KS: I think Thailand has a sufficiently large domestic market to have its own industries. We don’t really need to trade some of these products that we talk about unlike some of our neighbors that have gone the same route. They’re much smaller in terms of economy; for example, Taiwan and Singapore. So they need to do it through the trade arrangement. Whereas Thailand is fortunate. For example, we have sufficient internet penetration—probably No. 1 in Asia. So that alone is sufficient to entice people like Google to relocate closer to Thailand.

Unless you are internationally active like Singapore, it may be more difficult if you don’t have a large, domestic market. Thailand has that domestic market.

ED: You have the domestic market, but I couldn’t tell from the way you described your policy objective whether you’re going to be supply-side-driven or market-driven.

KS: The supply–demand relationship is a dynamic one. Sometimes, in our opinion, you do clear the amount starting with the supply side. But you’re right, my thinking is more on the supply side. My vision is to see these high-tech industries move to Thailand, to relocate here. I would like to see something akin to the Silicon Valley in Thailand. But then we need not only tech and other financial incentives, we need other factors. For example, we need to have qualified scientists. We need to have qualified engineers. We need to have people who speak English who can communicate. We need to be able to entice young and promising engineers and thinkers to come over.

ED: What you’ve already achieved as a country is being a major hub for automobile manufacturing. And you’re part of the supply chain.

KS: As an OEM producer.

ED: Yes. And you achieved that with the education system that you have, with the pool of talent that you have, and the infrastructure that you have put in place. But to move to the next level, you need better English, for example; or an international language of some kind. It could even be Chinese. And the workforce needs to be of a higher level. Can you achieve a lot of that in the 18 months you’ve set for yourself?

KS: At the top level, we can because we have already introduced the talent mobility program under which the top scorers from Thailand who study overseas but who refuse to come back will be encouraged to come back through good jobs, good careers, and good working environment. That’s why we want to create an environment where they can work and realize their potential. The reasons why they don’t come back are because they feel they can earn more money, and they work in a very challenging environment, abroad. So we have to create that environment at home.

At the lower level however, it will take longer because the educational system is still not conducive to producing a good English-speaking labor force. That would definitely take longer than two years.

ED: Do you then, as a citizen, want to see this as a temporary process? Or is that a question you’re not asking yourself at the moment?

KS: I see this as temporary because the prime minister already announced to the public and to the international community that a new constitution is being drafted. And the election will be held. So in 18 months’ time, we will have a new government.

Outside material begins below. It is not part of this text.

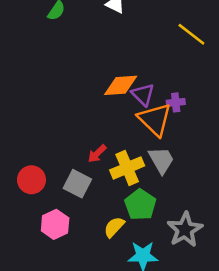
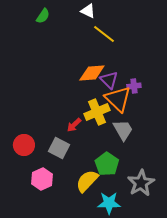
yellow line: (191, 34) -> (104, 34), moved
yellow cross: (127, 168) -> (97, 112), moved
yellow semicircle: (114, 227) -> (87, 181), size x1.4

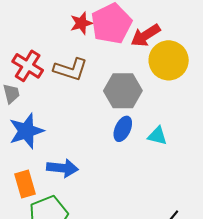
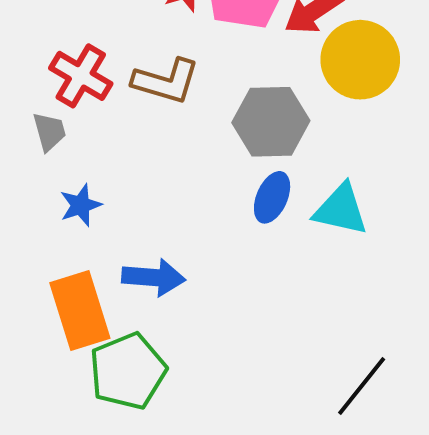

So, that part is clear and has been conveyed to us in no uncertain terms.

ED: Let me ask you finally, about your role in the current government. Given that the military has set up the government’s infrastructure, how do technocrats like yourself see your role in the government structure as it exists right now? And how would you describe your relationship with the political process? And are you comfortable with it, do you see yourself as being useful in it? Do you see yourself achieving specific goals? Or are you concerned that the work you’re doing might not be sustainable in the future?

KS: Luckily, we enjoy harmony in terms of decision making. There’s a clear line of command. The government, at the top level, is decisive. It has a clear vision, a clear mandate. They know exactly what they want. And we don’t suffer from this political bickering or ideological disagreement. So I find it much easier to work in this environment because I’m given a clear mandate. I’m given a clear target. And I’m given a clear timeframe.